--- DATA SUPPLIED Enclosed Below ---

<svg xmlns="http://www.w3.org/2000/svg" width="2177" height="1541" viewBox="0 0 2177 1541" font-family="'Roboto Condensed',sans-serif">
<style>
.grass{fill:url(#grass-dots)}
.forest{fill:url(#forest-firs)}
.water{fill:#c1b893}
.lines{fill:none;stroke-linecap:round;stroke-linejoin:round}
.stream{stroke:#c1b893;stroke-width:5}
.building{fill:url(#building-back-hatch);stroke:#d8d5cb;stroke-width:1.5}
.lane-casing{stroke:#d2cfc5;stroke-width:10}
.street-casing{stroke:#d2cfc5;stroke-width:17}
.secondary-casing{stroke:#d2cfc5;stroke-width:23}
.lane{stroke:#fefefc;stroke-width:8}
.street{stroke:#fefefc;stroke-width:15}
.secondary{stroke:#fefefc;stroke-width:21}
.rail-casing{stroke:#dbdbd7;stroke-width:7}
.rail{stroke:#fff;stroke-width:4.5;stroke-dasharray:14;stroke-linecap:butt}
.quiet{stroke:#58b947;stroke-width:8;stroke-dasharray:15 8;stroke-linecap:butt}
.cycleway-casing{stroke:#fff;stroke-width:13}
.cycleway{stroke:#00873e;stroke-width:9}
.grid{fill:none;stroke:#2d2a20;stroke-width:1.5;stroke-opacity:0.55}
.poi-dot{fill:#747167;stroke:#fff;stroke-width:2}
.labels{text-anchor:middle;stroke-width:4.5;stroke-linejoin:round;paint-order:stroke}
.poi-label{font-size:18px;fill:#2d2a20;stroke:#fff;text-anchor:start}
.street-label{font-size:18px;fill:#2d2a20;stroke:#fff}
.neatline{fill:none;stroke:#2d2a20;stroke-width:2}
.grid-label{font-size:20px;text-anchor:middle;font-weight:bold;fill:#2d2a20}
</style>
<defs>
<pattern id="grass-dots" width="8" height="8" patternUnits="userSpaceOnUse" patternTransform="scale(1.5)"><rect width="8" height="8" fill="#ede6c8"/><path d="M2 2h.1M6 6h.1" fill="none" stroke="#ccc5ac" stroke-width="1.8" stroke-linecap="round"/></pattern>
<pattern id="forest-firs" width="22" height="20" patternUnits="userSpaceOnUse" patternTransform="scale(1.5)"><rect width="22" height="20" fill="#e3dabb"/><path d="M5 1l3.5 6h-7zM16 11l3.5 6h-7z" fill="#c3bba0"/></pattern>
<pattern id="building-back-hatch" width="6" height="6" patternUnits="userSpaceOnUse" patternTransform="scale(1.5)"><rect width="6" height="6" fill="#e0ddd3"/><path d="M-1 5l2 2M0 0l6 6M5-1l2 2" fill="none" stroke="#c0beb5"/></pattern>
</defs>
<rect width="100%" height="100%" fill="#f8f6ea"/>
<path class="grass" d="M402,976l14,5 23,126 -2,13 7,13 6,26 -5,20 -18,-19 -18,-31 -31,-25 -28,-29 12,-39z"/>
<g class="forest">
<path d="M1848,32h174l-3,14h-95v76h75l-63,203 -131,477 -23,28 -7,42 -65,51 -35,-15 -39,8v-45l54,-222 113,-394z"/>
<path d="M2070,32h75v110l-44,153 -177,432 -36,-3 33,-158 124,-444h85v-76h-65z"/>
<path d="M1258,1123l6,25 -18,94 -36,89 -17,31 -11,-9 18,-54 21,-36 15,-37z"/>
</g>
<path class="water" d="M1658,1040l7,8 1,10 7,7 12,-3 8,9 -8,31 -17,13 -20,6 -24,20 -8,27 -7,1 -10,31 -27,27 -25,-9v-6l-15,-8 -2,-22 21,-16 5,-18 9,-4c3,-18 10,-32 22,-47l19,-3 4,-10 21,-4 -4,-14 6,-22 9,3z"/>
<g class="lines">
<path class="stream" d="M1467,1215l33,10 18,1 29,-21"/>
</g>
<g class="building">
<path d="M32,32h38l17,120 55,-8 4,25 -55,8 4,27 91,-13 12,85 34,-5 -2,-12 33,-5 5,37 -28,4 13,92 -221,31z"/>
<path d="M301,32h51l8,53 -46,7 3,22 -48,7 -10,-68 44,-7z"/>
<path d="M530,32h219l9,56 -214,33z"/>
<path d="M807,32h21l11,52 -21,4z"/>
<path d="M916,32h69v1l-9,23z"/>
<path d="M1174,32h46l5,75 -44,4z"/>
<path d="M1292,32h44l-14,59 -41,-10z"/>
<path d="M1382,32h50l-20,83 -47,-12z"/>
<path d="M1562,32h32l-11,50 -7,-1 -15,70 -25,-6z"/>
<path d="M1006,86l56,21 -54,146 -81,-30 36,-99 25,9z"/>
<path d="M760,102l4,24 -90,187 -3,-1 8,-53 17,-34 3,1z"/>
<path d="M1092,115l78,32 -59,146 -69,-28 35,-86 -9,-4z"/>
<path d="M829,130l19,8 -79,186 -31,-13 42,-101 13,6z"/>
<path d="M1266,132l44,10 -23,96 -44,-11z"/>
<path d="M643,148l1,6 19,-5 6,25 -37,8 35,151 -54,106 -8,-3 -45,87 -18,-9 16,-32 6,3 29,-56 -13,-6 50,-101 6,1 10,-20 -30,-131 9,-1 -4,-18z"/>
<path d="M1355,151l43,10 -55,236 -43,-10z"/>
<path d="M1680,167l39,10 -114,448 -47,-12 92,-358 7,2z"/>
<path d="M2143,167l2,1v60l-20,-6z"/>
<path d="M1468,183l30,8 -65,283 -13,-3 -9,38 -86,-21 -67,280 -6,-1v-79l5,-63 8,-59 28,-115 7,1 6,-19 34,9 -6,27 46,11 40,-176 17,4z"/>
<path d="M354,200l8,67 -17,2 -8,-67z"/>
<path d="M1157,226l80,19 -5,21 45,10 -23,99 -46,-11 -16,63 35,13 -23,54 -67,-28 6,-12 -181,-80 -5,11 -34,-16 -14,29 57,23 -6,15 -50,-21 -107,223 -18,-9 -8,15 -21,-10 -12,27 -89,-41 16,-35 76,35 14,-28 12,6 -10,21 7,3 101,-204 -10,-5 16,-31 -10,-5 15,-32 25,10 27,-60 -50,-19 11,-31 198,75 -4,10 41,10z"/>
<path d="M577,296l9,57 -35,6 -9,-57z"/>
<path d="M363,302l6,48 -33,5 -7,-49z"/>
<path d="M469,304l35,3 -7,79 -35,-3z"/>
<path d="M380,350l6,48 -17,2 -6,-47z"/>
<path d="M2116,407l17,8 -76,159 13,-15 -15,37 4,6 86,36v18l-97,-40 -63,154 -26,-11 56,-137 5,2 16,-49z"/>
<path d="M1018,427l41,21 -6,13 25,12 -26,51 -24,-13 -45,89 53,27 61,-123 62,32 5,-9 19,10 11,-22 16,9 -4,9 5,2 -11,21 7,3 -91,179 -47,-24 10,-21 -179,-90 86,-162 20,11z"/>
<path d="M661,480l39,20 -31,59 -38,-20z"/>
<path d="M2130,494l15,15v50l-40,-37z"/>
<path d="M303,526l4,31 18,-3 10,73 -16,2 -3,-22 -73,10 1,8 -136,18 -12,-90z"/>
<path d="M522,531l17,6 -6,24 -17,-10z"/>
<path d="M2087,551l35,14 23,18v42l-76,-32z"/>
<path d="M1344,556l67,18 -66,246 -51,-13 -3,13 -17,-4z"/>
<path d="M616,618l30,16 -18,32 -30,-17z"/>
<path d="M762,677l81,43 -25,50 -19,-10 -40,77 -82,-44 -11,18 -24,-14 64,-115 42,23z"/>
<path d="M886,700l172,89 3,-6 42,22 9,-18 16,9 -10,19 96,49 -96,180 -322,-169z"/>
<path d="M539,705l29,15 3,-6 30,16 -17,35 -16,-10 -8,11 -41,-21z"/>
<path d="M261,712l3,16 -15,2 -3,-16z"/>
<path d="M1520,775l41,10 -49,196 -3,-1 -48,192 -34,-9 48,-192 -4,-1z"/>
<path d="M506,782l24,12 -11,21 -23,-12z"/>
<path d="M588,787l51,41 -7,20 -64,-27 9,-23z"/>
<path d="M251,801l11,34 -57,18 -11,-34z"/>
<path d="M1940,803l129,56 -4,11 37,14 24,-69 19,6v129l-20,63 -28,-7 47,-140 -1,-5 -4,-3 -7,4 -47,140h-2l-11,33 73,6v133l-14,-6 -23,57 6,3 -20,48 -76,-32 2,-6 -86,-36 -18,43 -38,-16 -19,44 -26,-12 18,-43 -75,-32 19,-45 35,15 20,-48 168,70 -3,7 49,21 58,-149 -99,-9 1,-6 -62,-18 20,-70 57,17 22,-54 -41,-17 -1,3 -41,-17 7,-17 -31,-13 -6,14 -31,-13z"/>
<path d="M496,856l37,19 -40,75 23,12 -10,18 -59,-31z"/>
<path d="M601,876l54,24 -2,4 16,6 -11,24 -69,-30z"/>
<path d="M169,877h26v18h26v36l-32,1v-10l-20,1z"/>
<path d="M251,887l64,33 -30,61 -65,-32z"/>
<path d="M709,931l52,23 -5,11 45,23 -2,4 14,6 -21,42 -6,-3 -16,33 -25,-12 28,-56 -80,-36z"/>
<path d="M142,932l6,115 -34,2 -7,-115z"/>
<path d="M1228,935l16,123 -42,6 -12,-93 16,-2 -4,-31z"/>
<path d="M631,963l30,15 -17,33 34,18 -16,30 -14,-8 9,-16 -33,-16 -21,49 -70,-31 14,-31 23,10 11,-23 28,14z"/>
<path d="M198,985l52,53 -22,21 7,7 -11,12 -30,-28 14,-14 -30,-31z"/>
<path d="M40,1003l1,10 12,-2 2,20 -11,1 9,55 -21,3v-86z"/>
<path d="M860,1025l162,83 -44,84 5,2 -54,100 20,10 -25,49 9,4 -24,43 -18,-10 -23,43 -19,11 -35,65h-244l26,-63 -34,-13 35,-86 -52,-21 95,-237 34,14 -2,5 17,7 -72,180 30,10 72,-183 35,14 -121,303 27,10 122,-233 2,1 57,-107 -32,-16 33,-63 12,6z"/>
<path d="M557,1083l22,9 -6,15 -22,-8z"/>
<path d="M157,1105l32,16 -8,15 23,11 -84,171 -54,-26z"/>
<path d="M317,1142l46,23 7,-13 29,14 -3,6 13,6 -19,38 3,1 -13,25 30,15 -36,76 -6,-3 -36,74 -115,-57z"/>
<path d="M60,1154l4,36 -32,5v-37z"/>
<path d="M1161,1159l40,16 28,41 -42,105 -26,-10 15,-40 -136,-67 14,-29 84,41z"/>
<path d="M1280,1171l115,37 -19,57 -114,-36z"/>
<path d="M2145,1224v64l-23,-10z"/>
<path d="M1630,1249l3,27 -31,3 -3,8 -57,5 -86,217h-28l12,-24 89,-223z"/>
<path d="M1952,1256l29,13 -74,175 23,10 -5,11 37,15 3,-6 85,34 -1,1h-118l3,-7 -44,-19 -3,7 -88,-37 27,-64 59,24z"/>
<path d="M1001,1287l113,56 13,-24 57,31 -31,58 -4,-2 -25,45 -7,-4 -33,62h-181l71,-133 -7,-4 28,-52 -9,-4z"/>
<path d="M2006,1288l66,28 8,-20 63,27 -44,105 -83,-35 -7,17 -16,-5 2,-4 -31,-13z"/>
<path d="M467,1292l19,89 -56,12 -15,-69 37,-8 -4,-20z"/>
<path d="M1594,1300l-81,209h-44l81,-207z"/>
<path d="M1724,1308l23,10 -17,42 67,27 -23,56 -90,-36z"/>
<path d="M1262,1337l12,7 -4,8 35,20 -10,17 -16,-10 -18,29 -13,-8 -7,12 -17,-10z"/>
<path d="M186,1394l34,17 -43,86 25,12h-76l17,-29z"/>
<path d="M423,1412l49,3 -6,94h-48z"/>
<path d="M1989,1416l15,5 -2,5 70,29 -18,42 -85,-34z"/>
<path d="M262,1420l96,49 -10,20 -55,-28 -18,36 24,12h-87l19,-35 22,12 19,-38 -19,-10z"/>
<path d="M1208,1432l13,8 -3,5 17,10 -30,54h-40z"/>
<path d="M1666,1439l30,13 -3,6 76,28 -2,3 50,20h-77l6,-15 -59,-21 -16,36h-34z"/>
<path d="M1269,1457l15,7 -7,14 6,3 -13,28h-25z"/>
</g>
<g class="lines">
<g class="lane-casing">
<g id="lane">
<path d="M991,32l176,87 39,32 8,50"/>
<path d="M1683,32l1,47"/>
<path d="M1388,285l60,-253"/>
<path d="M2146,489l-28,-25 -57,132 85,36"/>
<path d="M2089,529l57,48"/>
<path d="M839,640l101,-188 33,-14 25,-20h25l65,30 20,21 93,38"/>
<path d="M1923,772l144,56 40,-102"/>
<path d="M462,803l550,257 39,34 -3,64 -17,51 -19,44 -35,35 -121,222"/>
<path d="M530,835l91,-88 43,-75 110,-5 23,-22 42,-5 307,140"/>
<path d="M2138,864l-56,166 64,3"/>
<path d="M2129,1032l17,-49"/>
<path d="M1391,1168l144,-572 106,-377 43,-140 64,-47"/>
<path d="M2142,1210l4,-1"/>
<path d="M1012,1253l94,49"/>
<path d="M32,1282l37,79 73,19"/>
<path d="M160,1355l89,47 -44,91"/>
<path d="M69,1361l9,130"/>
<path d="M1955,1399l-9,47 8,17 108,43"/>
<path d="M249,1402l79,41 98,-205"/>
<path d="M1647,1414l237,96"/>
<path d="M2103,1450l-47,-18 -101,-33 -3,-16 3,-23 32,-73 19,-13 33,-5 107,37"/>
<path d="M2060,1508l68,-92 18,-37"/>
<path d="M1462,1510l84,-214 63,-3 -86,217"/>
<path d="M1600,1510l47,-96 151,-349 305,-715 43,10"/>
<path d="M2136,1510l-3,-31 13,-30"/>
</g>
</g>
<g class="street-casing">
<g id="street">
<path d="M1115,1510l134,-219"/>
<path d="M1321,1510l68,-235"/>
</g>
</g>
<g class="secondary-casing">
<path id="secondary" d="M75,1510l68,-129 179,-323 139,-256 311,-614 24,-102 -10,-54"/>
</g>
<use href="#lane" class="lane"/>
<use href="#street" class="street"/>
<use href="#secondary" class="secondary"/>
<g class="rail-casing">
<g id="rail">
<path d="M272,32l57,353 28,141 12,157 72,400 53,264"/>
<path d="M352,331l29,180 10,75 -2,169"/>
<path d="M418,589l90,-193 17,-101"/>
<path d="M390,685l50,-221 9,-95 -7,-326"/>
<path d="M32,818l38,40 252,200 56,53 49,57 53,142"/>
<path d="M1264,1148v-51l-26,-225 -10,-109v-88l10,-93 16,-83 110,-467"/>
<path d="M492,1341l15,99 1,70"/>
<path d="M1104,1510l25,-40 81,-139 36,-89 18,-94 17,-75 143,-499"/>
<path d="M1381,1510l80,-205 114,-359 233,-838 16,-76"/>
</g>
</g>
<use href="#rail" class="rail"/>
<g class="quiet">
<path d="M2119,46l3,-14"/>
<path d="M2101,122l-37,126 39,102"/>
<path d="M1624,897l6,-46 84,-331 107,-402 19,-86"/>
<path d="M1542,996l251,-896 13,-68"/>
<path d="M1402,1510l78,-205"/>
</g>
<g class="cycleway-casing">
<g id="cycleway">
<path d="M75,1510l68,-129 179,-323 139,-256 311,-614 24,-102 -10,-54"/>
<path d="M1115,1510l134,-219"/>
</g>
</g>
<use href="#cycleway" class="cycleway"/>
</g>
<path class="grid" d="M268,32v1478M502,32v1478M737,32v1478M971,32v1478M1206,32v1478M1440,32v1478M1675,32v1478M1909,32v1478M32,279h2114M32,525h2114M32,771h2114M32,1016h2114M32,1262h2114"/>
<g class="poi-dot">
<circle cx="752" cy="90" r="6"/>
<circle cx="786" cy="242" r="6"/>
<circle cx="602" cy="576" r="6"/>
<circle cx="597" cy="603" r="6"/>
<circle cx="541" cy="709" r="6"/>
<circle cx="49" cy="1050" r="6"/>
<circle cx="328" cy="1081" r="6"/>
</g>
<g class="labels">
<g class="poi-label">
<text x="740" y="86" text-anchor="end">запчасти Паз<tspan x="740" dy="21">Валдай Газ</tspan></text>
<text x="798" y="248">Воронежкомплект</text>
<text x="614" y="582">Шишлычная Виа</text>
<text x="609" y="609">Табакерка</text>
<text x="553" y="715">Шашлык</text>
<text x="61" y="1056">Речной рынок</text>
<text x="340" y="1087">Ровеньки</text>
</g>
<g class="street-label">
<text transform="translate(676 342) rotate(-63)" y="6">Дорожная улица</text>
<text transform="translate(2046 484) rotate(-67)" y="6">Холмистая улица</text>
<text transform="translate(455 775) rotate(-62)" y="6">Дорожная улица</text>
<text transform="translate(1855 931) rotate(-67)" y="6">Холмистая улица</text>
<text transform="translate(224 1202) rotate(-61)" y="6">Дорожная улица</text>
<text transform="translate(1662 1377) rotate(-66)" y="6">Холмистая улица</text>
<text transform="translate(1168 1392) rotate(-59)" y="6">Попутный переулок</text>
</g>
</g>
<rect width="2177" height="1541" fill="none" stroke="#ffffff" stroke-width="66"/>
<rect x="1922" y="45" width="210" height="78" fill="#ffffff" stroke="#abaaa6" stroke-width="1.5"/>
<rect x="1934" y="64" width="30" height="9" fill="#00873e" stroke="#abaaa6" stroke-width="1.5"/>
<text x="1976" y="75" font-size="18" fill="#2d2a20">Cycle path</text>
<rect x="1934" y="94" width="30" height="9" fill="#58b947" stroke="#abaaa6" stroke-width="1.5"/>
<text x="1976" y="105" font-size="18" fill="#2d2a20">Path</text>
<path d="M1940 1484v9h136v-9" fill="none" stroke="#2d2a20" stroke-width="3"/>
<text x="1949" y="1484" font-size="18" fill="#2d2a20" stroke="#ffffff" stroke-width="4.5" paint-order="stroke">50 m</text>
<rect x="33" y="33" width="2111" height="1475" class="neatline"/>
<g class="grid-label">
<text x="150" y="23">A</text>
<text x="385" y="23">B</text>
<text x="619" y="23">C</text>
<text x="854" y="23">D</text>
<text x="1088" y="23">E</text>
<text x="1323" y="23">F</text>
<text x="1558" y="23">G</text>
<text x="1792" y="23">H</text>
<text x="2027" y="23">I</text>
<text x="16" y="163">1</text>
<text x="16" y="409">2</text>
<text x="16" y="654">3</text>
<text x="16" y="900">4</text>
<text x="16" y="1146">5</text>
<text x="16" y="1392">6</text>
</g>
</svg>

--- End of Enclosed DATA SUPPLIED ---

Reading down the material above, count how many lines contain the word "labels". Respond with the number by itself.

2